Riana menggelengkan kepalanya kuat, mencoba menepis segala kemungkinan buruk. 

Jika asumsinya benar, maka Randu dalam bahaya. 

"Tidak. Tidak akan ada satu orang pun yang bisa merebut Randu dariku. Sekalipun itu mereka." lirih Riana pada dirinya sendiri. 

Wanita itu mulai berlari, ia harus cepat sampai dan menjelaskan semuanya pada Randu. 

Riana menggebrak pintu begitu sampai di rumah Rita. Semua orang yang sedang berkumpul menoleh terkejut. 

"Mba, ada apa?" tanya Sari khawatir.

"Kamu kenapa, Ri? Ada apa?" Gean bertanya.

Yang ditanyai hanya melongo, linglung. Antara malu dan cemas. Riana lupa, jika ia sedang berada di rumah mertuanya. 

"Ri, kamu baik-baik aja, kan?" Gean kembali bertanya khawatir. 

Riana hanya tersenyum kikuk kemudian mengangguk pelan. Pandangannya tertuju pada Randu yang sedang menata gelas di atas meja. Pemuda itu bersikap biasa seolah tak terjadi apa-apa. 

Riana mendekat, duduk disampingnya. 

"Randu..." panggil Riana lirih, "Ibu bisa je-"

"Nanti, bu. Randu tidak ingin mengacau di rumah Oma. Lagipula ini kali pertama buat Randu bisa kumpul keluarga kaya gini." jawab Randu dingin, tanpa menoleh.

"Tapi-"

"Apapun alasannya, kalau Ibu bicara sekarang. Mungkin Randu gak akan terima. Jadi, tolong kasih Randu waktu buat cerna semuanya." 

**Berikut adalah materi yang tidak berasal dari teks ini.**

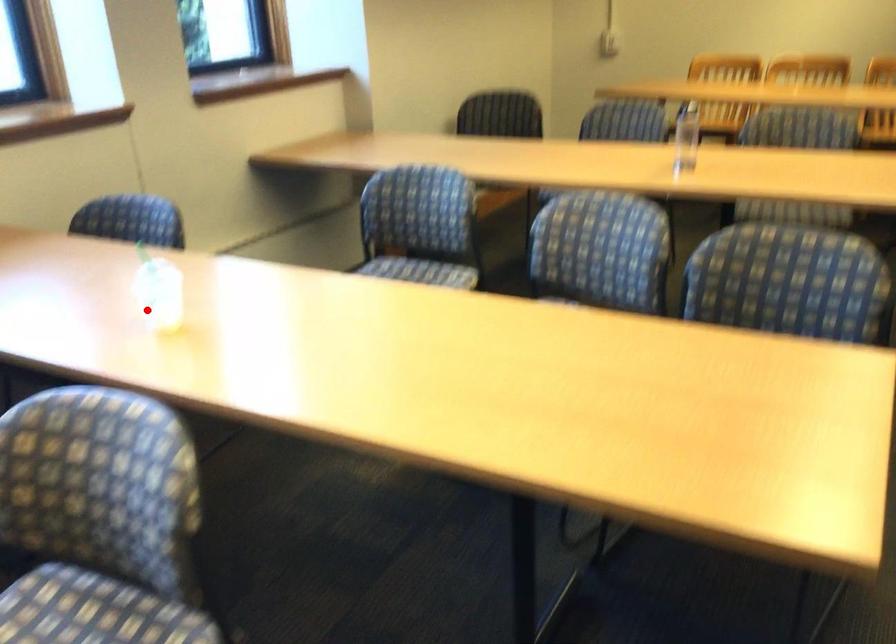
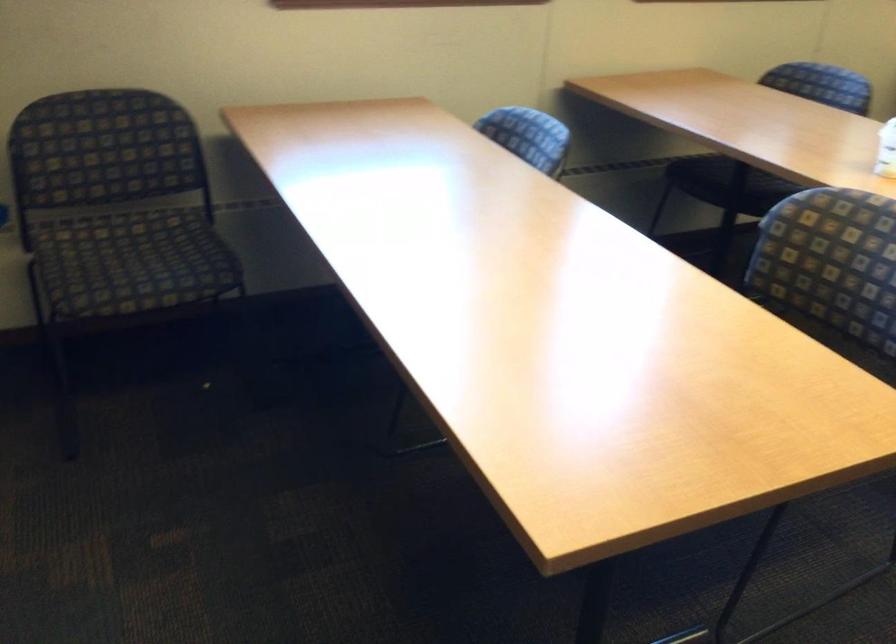
The point at the highlighted location is marked in the first image. Where is the corresponding point in the second image?

(885, 149)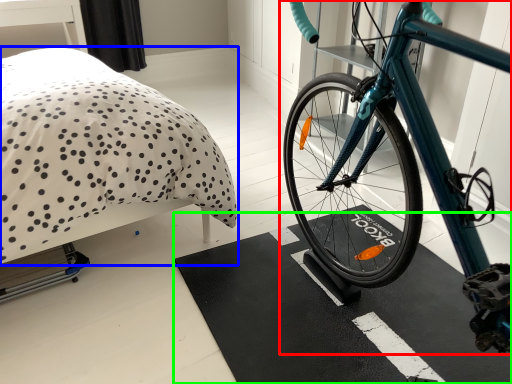
Question: Which is nearer to the bicycle (highlighted by a red box)? bed (highlighted by a blue box) or bath mat (highlighted by a green box).

Choices:
 (A) bed
 (B) bath mat

Answer: (B)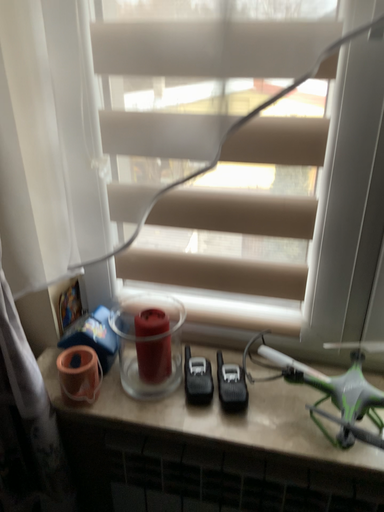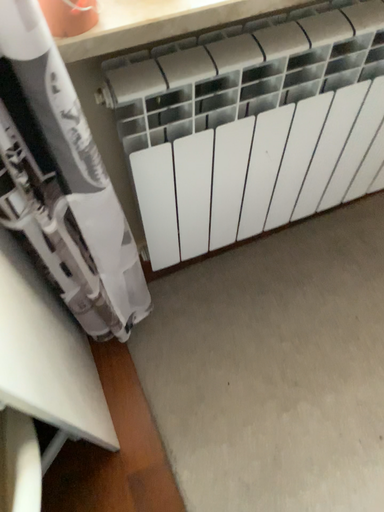
Question: Which way did the camera rotate in the video?

Choices:
 (A) rotated upward
 (B) rotated downward

Answer: (B)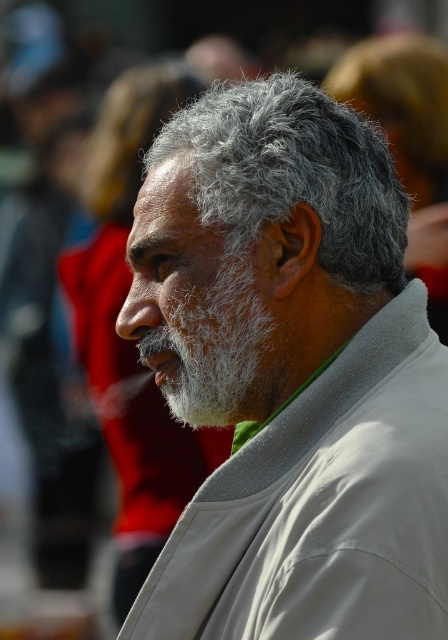
Question: Considering the relative positions of gray fluffy hair at center and gray fuzzy hair at center in the image provided, where is gray fluffy hair at center located with respect to gray fuzzy hair at center?

Choices:
 (A) right
 (B) left

Answer: (A)

Question: Which object appears closest to the camera in this image?

Choices:
 (A) gray fluffy hair at center
 (B) gray hair at center
 (C) white fuzzy beard at center

Answer: (B)

Question: Is gray hair at center wider than gray fuzzy hair at center?

Choices:
 (A) no
 (B) yes

Answer: (B)

Question: Which object is positioned farthest from the gray fuzzy hair at center?

Choices:
 (A) gray fluffy hair at center
 (B) gray hair at center

Answer: (B)

Question: Based on their relative distances, which object is nearer to the gray hair at center?

Choices:
 (A) gray fluffy hair at center
 (B) gray fuzzy hair at center
 (C) white fuzzy beard at center

Answer: (C)

Question: Where is gray hair at center located in relation to gray fuzzy hair at center in the image?

Choices:
 (A) left
 (B) right

Answer: (B)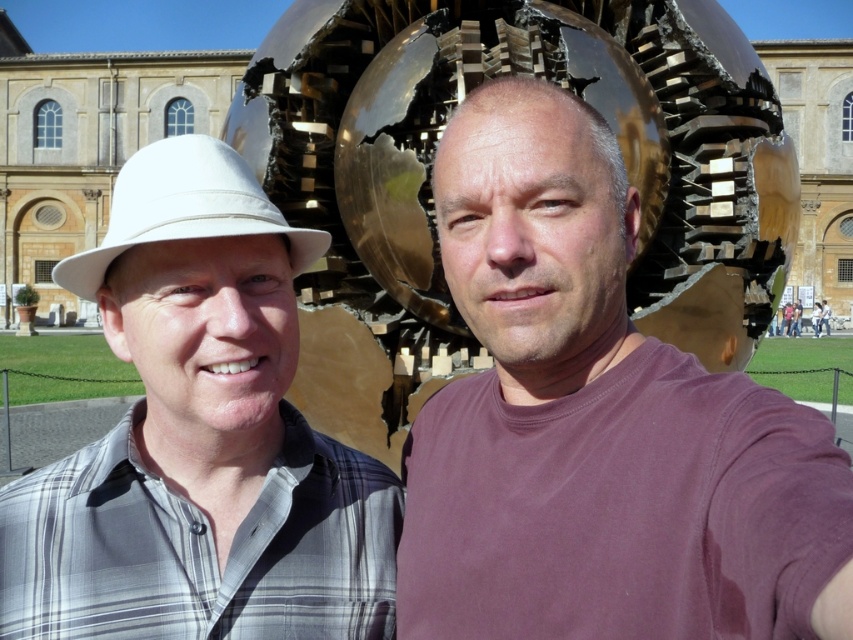
You are taking a photo of the gold reflective globe at center and the white fabric baseball hat at left. Which object should you focus on first if you want to ensure both are in sharp focus?

The gold reflective globe at center is larger than the white fabric baseball hat at left, so focusing on the gold reflective globe at center first will help ensure both are in sharp focus.

You are trying to take a photo of the gold reflective globe at center and the white fabric baseball hat at left. Which object should you focus on if you want to capture the larger subject in your shot?

The gold reflective globe at center should be focused on because it is larger than the white fabric baseball hat at left.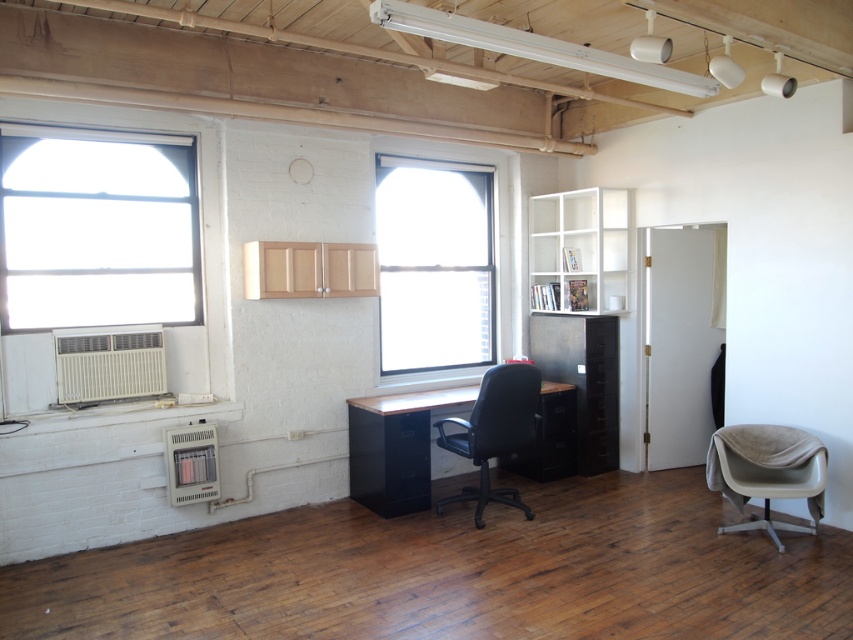
Question: Which of the following is the closest to the observer?

Choices:
 (A) (102, 150)
 (B) (468, 282)

Answer: (A)

Question: Is beige fabric swivel chair at lower right smaller than black leather office chair at center?

Choices:
 (A) no
 (B) yes

Answer: (B)

Question: Observing the image, what is the correct spatial positioning of clear glass window at upper left in reference to beige fabric swivel chair at lower right?

Choices:
 (A) above
 (B) below

Answer: (A)

Question: Which of these objects is positioned farthest from the matte wood desk at center?

Choices:
 (A) clear glass window at upper left
 (B) clear glass window at center
 (C) beige fabric swivel chair at lower right

Answer: (A)

Question: Which point appears closest to the camera in this image?

Choices:
 (A) (486, 314)
 (B) (523, 424)

Answer: (B)

Question: Can you confirm if matte wood desk at center is positioned to the left of beige fabric swivel chair at lower right?

Choices:
 (A) no
 (B) yes

Answer: (B)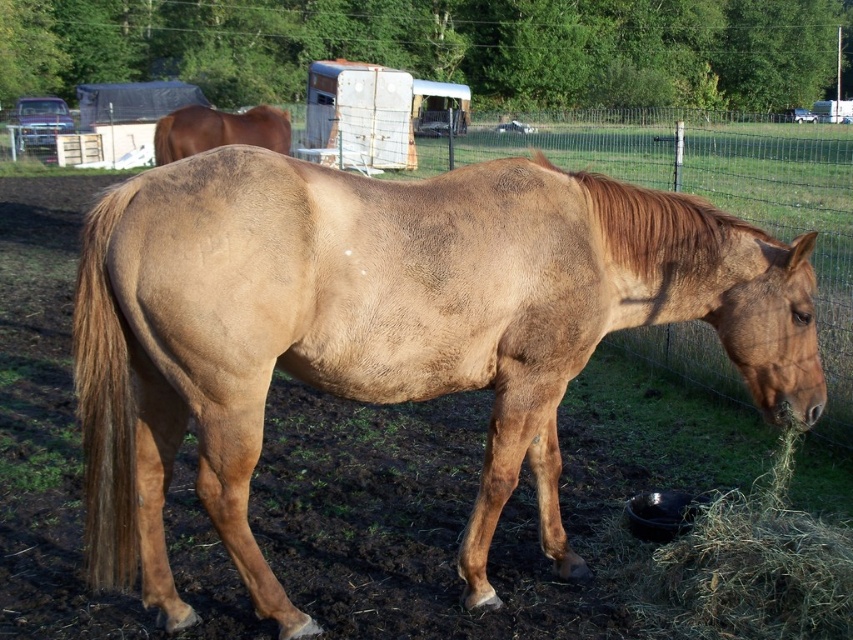
Question: Which object is farther from the camera taking this photo?

Choices:
 (A) brown matte horse at upper left
 (B) brown matte horse at center

Answer: (A)

Question: Which object appears farthest from the camera in this image?

Choices:
 (A) brown matte horse at upper left
 (B) green straw at lower right
 (C) brown matte horse at center

Answer: (A)

Question: Can you confirm if green straw at lower right is positioned to the right of brown matte horse at upper left?

Choices:
 (A) no
 (B) yes

Answer: (B)

Question: Is brown matte horse at center closer to camera compared to green straw at lower right?

Choices:
 (A) no
 (B) yes

Answer: (B)

Question: Is brown matte horse at center to the right of brown matte horse at upper left from the viewer's perspective?

Choices:
 (A) no
 (B) yes

Answer: (B)

Question: Which of these objects is positioned farthest from the green straw at lower right?

Choices:
 (A) brown matte horse at center
 (B) brown matte horse at upper left

Answer: (B)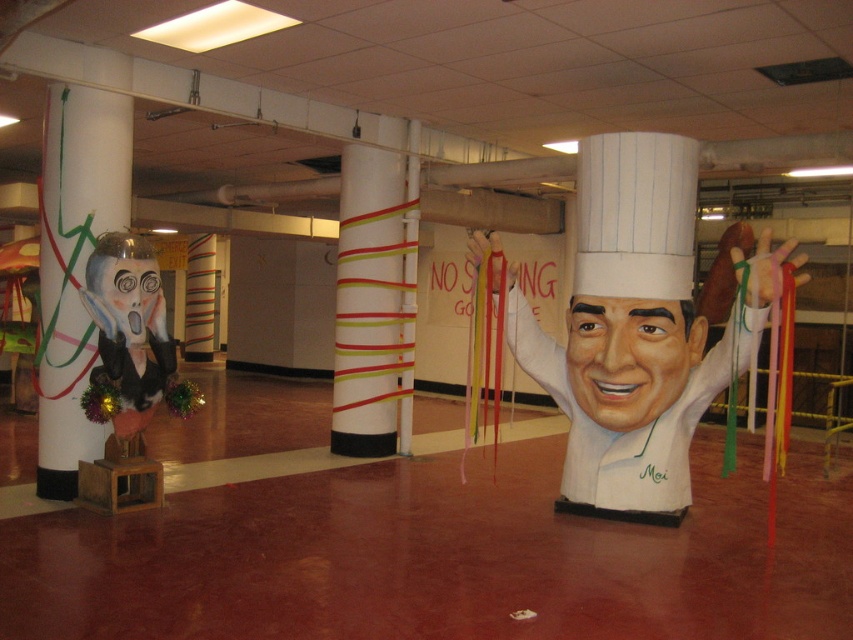
Question: Considering the real-world distances, which object is closest to the white paper chef hat at center?

Choices:
 (A) matte black face at left
 (B) smooth white chef hat at center
 (C) whitecardboardsign at center
 (D) white glossy pillar at left

Answer: (B)

Question: Based on their relative distances, which object is nearer to the smooth white chef hat at center?

Choices:
 (A) white paper chef hat at center
 (B) white striped column at center

Answer: (A)

Question: Is white paper chef hat at center wider than white striped column at center?

Choices:
 (A) yes
 (B) no

Answer: (A)

Question: Can you confirm if white paper chef hat at center is wider than white glossy pillar at left?

Choices:
 (A) no
 (B) yes

Answer: (B)

Question: Is white glossy pillar at left bigger than whitecardboardsign at center?

Choices:
 (A) no
 (B) yes

Answer: (B)

Question: Which point is closer to the camera?

Choices:
 (A) (80, 205)
 (B) (614, 451)
 (C) (113, 323)
 (D) (625, 397)

Answer: (C)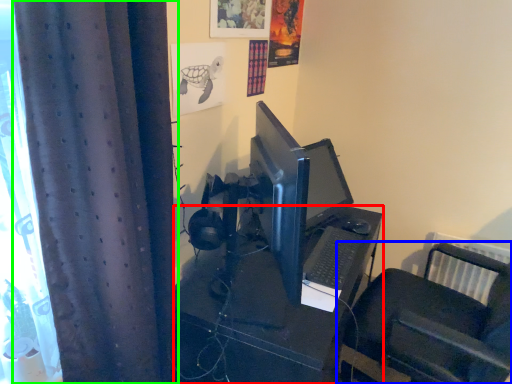
Question: Which object is positioned closest to desk (highlighted by a red box)? Select from furniture (highlighted by a blue box) and curtain (highlighted by a green box).

Choices:
 (A) furniture
 (B) curtain

Answer: (A)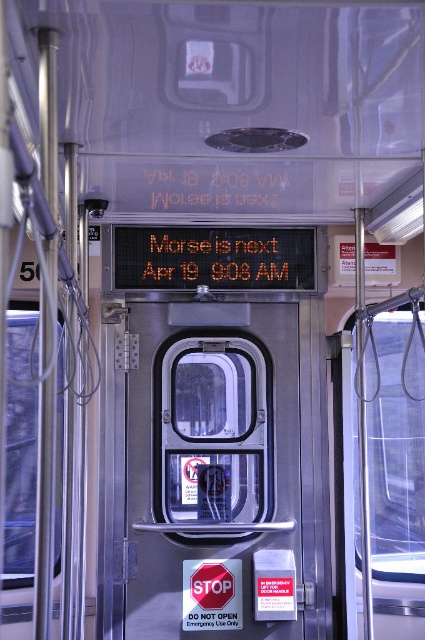
You are a passenger waiting to board the vehicle. You see the transparent glass door at center and the translucent plastic text at center. Which object is closer to you as you approach the door?

The transparent glass door at center is closer to you because the translucent plastic text at center is behind it.

You are a passenger trying to board the vehicle and see the transparent glass door at center and the orange digital text at center. Which object is wider?

The transparent glass door at center is wider than the orange digital text at center.

You are a passenger on a bus and see the orange digital text at center and the translucent plastic text at center above the door. Which text is taller?

The orange digital text at center is taller than the translucent plastic text at center.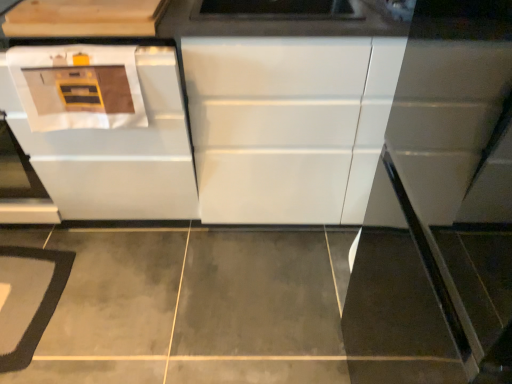
Question: From the image's perspective, is white glossy oven at left under light wood cabinet at upper left, arranged as the 2th cabinetry when viewed from the right?

Choices:
 (A) no
 (B) yes

Answer: (B)

Question: Is white glossy oven at left beside light wood cabinet at upper left, the first cabinetry from the left?

Choices:
 (A) no
 (B) yes

Answer: (A)

Question: Is white glossy oven at left to the right of light wood cabinet at upper left, the first cabinetry from the left, from the viewer's perspective?

Choices:
 (A) no
 (B) yes

Answer: (B)

Question: Is white glossy oven at left not within light wood cabinet at upper left, arranged as the 2th cabinetry when viewed from the right?

Choices:
 (A) no
 (B) yes

Answer: (B)

Question: From a real-world perspective, is white glossy oven at left positioned over light wood cabinet at upper left, the first cabinetry from the left, based on gravity?

Choices:
 (A) no
 (B) yes

Answer: (A)

Question: From the image's perspective, relative to gray carpet at lower left, is white glossy oven at left above or below?

Choices:
 (A) above
 (B) below

Answer: (A)

Question: From a real-world perspective, relative to gray carpet at lower left, is white glossy oven at left vertically above or below?

Choices:
 (A) above
 (B) below

Answer: (A)

Question: Is white glossy oven at left to the left or to the right of gray carpet at lower left in the image?

Choices:
 (A) right
 (B) left

Answer: (A)

Question: In the image, is white glossy oven at left positioned in front of or behind gray carpet at lower left?

Choices:
 (A) behind
 (B) front

Answer: (B)

Question: Is light wood cabinet at upper left, the first cabinetry from the left, wider or thinner than white glossy cabinet at center, the first cabinetry positioned from the right?

Choices:
 (A) wide
 (B) thin

Answer: (B)

Question: From a real-world perspective, is light wood cabinet at upper left, arranged as the 2th cabinetry when viewed from the right, positioned above or below white glossy cabinet at center, which is counted as the 2th cabinetry, starting from the left?

Choices:
 (A) above
 (B) below

Answer: (A)

Question: In the image, is light wood cabinet at upper left, arranged as the 2th cabinetry when viewed from the right, positioned in front of or behind white glossy cabinet at center, the first cabinetry positioned from the right?

Choices:
 (A) front
 (B) behind

Answer: (A)

Question: Based on their positions, is light wood cabinet at upper left, the first cabinetry from the left, located to the left or right of white glossy cabinet at center, which is counted as the 2th cabinetry, starting from the left?

Choices:
 (A) right
 (B) left

Answer: (B)

Question: In the image, is white glossy oven at left positioned in front of or behind white glossy cabinet at center, which is counted as the 2th cabinetry, starting from the left?

Choices:
 (A) behind
 (B) front

Answer: (B)

Question: Which is correct: white glossy oven at left is inside white glossy cabinet at center, which is counted as the 2th cabinetry, starting from the left, or outside of it?

Choices:
 (A) outside
 (B) inside

Answer: (B)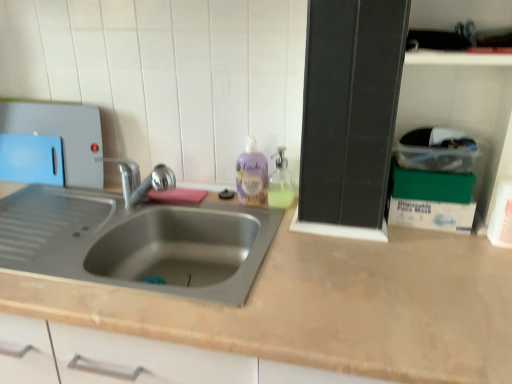
Question: Is clear plastic container at upper right, which is the 1th box from top to bottom, situated inside green cardboard box at upper right, which is the 2th box in top-to-bottom order, or outside?

Choices:
 (A) inside
 (B) outside

Answer: (B)

Question: From the image's perspective, is clear plastic container at upper right, which is the 1th box from top to bottom, positioned above or below green cardboard box at upper right, which is the 2th box in bottom-to-top order?

Choices:
 (A) above
 (B) below

Answer: (A)

Question: Which object is the farthest from the green cardboard box at right, which appears as the third box when viewed from the top?

Choices:
 (A) pink sponge at sink
 (B) translucent plastic soap dispenser at upper right
 (C) green cardboard box at upper right, which is the 2th box in bottom-to-top order
 (D) clear plastic container at upper right, which appears as the third box when ordered from the bottom
 (E) purple translucent liquid soap at center

Answer: (A)

Question: Estimate the real-world distances between objects in this image. Which object is farther from the green cardboard box at upper right, which is the 2th box in top-to-bottom order?

Choices:
 (A) green cardboard box at right, which appears as the 1th box when ordered from the bottom
 (B) purple translucent liquid soap at center
 (C) blue plastic cutting board at left
 (D) pink sponge at sink
 (E) clear plastic container at upper right, which appears as the third box when ordered from the bottom

Answer: (C)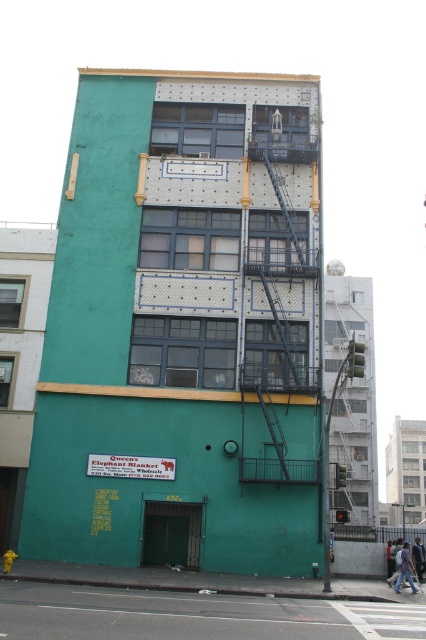
Who is positioned more to the right, teal matte building at center or black metal fire escape at center?

black metal fire escape at center

This screenshot has height=640, width=426. What do you see at coordinates (184, 328) in the screenshot?
I see `teal matte building at center` at bounding box center [184, 328].

At what (x,y) coordinates should I click in order to perform the action: click on teal matte building at center. Please return your answer as a coordinate pair (x, y). This screenshot has height=640, width=426. Looking at the image, I should click on (184, 328).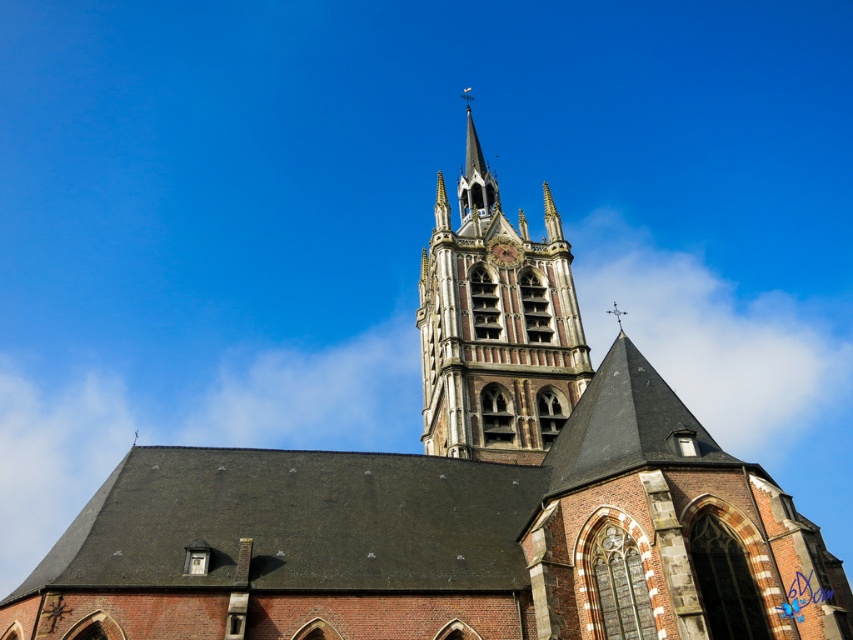
Based on the photo, who is more distant from viewer, (468, 97) or (495, 244)?

Positioned behind is point (468, 97).

Does brown stone tower at center appear under brass textured clock at upper center?

No.

Looking at this image, who is more forward, (421, 339) or (506, 250)?

Point (506, 250) is in front.

At what (x,y) coordinates should I click in order to perform the action: click on brown stone tower at center. Please return your answer as a coordinate pair (x, y). This screenshot has height=640, width=853. Looking at the image, I should click on (495, 326).

From the picture: Which of these two, brown stone tower at center or polished silver spire at upper center, stands shorter?

polished silver spire at upper center is shorter.

Which is below, brown stone tower at center or polished silver spire at upper center?

brown stone tower at center

Between point (508, 433) and point (480, 161), which one is positioned behind?

Point (480, 161)

This screenshot has height=640, width=853. Find the location of `brown stone tower at center`. brown stone tower at center is located at coordinates (495, 326).

Which is above, polished silver spire at upper center or brass textured clock at upper center?

polished silver spire at upper center

Is polished silver spire at upper center further to the viewer compared to brass textured clock at upper center?

Yes, it is behind brass textured clock at upper center.

Which is behind, point (494, 182) or point (514, 260)?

Riana menghela napas pasrah. Ia tidak bisa memaksa jika Randu tidak ingin penjelasan sekarang. 

Acara dimulai dengan lancar, semua orang terlibat obrolan ringan nan hangat. Rita terlihat sekali bahagia. 

Sedang Gean sedari tadi diam-diam memperhatikan gelagat aneh istrinya. Sejak Riana menggebrak pintu, Gean tahu ada yang salah. 

Sikap Randu juga tidak seperti biasa sejak sepulang membeli minuman. Meski putranya itu terlihat baik-baik saja. 

Sari mengatakan jika Riana dan Randu pergi bersama. Namun, kembali dalam waktu yang berbeda. Bahkan selisih waktu antara mereka lebih dari dua puluh menit.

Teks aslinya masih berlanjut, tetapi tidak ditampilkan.